It’s typical for hyper-scale data center operators like Amazon to build their own infrastructure technology when it isn’t available on the market or when they feel they can make it cheaper on their own.
One piece of technology Amazon built in-house is meant to circumvent what one of the company’s top infrastructure engineers described as misplaced priorities in the way electrical switchgear vendors design their products.
It is this problem that likely caused last summer’s Delta data center outage that ultimately cost the airline $150 million, as well as the infamous 2013 power outage during Super Bowl. And John Hamilton, VP and distinguished engineer at Amazon Web Services, has seen this type of failure in data centers he has overseen during his career.
“Operating at much higher scale, I’ve personally encountered it twice in my working life,” he wrote in a post to his personal blog. It’s unclear where he was working when those failures happened, but the engineer spent about a decade at Microsoft before joining Amazon.
Hamilton did not reference Delta specifically in his blog post, but there was only one major airline data center outage last summer from which the airline later disclosed nine-figure fallout.
See also: How to Survive a Cloud Meltdown
The piece of technology Amazon designed to avoid this type of outage is the firmware that decides what electrical switchgear should do when a data center loses utility power. Typical vendor firmware prioritizes preventing damage to expensive backup generators over preventing a full data center outage, according to Hamilton. Amazon (and probably most other large-scale data center operators) prefers risking the loss of a sub-$1 million piece of equipment rather than risking widespread application downtime.
When everything happens as expected during a utility outage (which is the case most of the time), the switchgear waits a few seconds in case utility power comes back (also the most common scenario) and if it doesn’t, the switchgear fires up generators, while the data center runs on energy stored by UPS systems.
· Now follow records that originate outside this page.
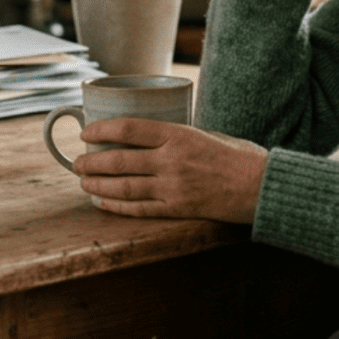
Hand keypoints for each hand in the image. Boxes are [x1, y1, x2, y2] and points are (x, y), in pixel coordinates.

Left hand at [73, 118, 267, 221]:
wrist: (260, 186)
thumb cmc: (238, 156)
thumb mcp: (207, 133)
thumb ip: (177, 136)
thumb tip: (146, 136)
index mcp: (180, 135)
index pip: (130, 129)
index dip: (103, 130)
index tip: (87, 132)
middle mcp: (172, 161)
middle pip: (120, 160)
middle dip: (93, 162)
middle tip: (77, 162)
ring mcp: (173, 187)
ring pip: (124, 187)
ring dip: (98, 184)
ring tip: (83, 182)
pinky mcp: (177, 209)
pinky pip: (139, 208)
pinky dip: (116, 205)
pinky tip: (103, 201)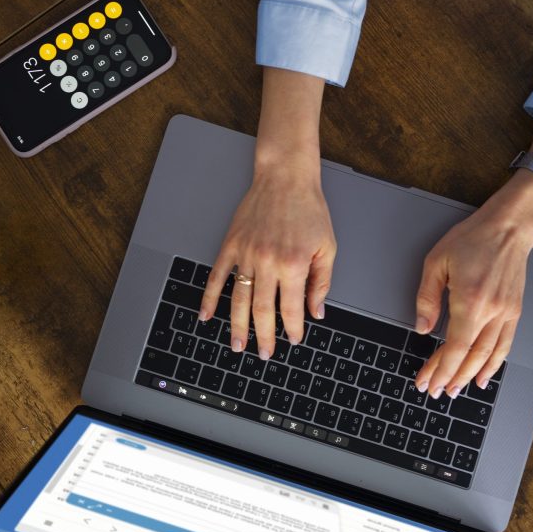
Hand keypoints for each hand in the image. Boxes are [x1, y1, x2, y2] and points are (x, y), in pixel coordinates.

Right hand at [199, 158, 336, 358]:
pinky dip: (209, 298)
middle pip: (262, 310)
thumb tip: (315, 312)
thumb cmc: (309, 210)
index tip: (293, 340)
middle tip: (264, 354)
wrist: (286, 178)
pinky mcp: (231, 245)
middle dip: (264, 337)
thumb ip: (321, 282)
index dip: (292, 328)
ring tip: (237, 345)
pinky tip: (205, 315)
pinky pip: (217, 276)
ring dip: (237, 326)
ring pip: (238, 299)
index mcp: (293, 264)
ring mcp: (246, 254)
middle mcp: (268, 262)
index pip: (291, 308)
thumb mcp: (327, 247)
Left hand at [414, 171, 532, 398]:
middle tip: (437, 391)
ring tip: (456, 389)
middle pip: (470, 357)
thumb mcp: (436, 262)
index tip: (427, 382)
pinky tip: (485, 375)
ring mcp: (507, 313)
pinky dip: (495, 364)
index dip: (439, 369)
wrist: (509, 227)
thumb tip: (423, 328)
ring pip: (489, 355)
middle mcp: (492, 311)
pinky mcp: (515, 311)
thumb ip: (427, 298)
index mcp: (470, 300)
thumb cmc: (473, 239)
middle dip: (451, 378)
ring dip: (471, 376)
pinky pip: (505, 345)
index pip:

Once the generators are stabilized, the switchgear makes them the primary source of power to the IT systems.
Last year’s Delta data center outage was attributed to switchgear “locking out” the generators at the airline’s facility in Atlanta. That’s what most switchgear is designed to do when it senses a major voltage anomaly either in the data center or on the incoming utility feed. Plugging a live generator into a shorted circuit will usually fry the generator, and switchgear locks generators out to avoid that.
In most cases, the fault is outside of the building, so this scheme achieves nothing other than causing a data center outage, Hamilton wrote. (The two events he’s witnessed were caused by cars knocking over aluminum polls, which fell across electrical transmission cables.) In the rare event when there’s a short inside the data center, either a branch circuit breaker opens and the servers it feeds switch to a secondary source of power, or (if the fault is higher in the power distribution system or if a breaker fails to open) a generator may get damaged if it’s not locked out.
“I would rather put just under $1 million at risk than be guaranteed that the load will be dropped. If just one customer could lose $100 million, saving the generator just doesn’t feel like the right priority,” he wrote.
When Amazon engineers asked their switchgear manufacturer to eliminate the lockout condition from their firmware — with the understanding that they were willing to accept the potential equipment failure — the vendor declined, forcing the decision by Amazon to make its own firmware in-house.
“I’m lucky enough to work at a high-scale operator where custom engineering to avoid even a rare fault still makes excellent economic sense, so we solved this particular fault mode some years back,” Hamilton wrote.